Prior to the establishment of WMD, Africa Malaria Day was held on April 25. Africa Malaria Day began in 2001, one year after the historic Abuja Declaration was signed by 44 malaria-endemic countries at the African Summit on Malaria.
The theme of this year’s WMD is “Invest in the future: defeat malaria” as in the previews two years (2013 & 2014).
Malaria is a female anophelex mosquito-borne disease caused by a Plasmodium spp parasites . People with malaria often experience fever, chills, and flu-like illness and if left untreated, they may develop severe complications and die.
In 2013 an estimated 198 million cases of malaria occurred worldwide and over 500,000 people died, mostly children (about 78%) in the African Region with 40% of those death occurring in just two countries -Nigeria and Democratic Republic Of Congo! About half of the world population which amounts to about 3.2 billion are at risk of whom 1.2 billion people are at high risk.
According to Malaria Consortium in Nigeria, Malaria is the leading cause of child death in the country and around 250,000 Nigerian children die every year from the disease. While children under the age of five and pregnant women are particularly vulnerable, almost the entire population of Nigeria is at risk of contracting the disease.
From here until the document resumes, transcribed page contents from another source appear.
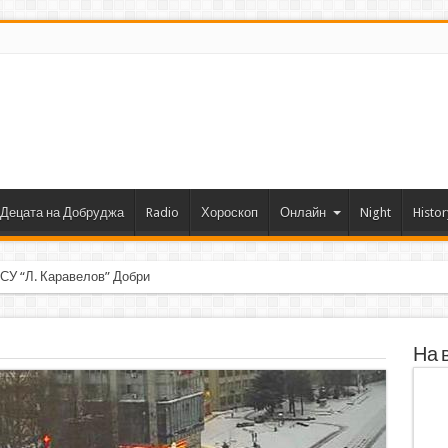
Децата на Добруджа
Radio
Хороскоп
Онлайн
Night
Histor
 СУ “Л. Каравелов” Добрич с първо място от форум по ро
На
However a lot of progress has been made globally and by extension in Africa and Nigeria in tackling this monster called malaria through both the Non Governmental Organisations (NGOs) and various deliberate initiatives by governments, local and international health organisations. For example, the U.S. President’s Malaria Initiative supports four scientifically proven key interventions to prevent and treat malaria, these are: the promotion of insecticide-treated mosquito nets; indoor residual spraying; intermittent preventive treatment for pregnant women; and effective diagnosis and treatment of the disease. Also over these years, the Nigerian Federal and States’ Governments has through different initiatives and approaches though still with room for improvements help in combating the disease.
A lot of factors militating against the fight with malaria disease in Nigeria however include high rate of poverty, lack of adequate well trained personnels, lack of or inadequate research funds and fake or counterfeits anti malaria drugs circulating.
It is our hope that the incoming Federal Government and the State Governments will re energise and combat malaria head on. It is also our hope that the NGOs and international communities will redouble their efforts in fighting the disease also.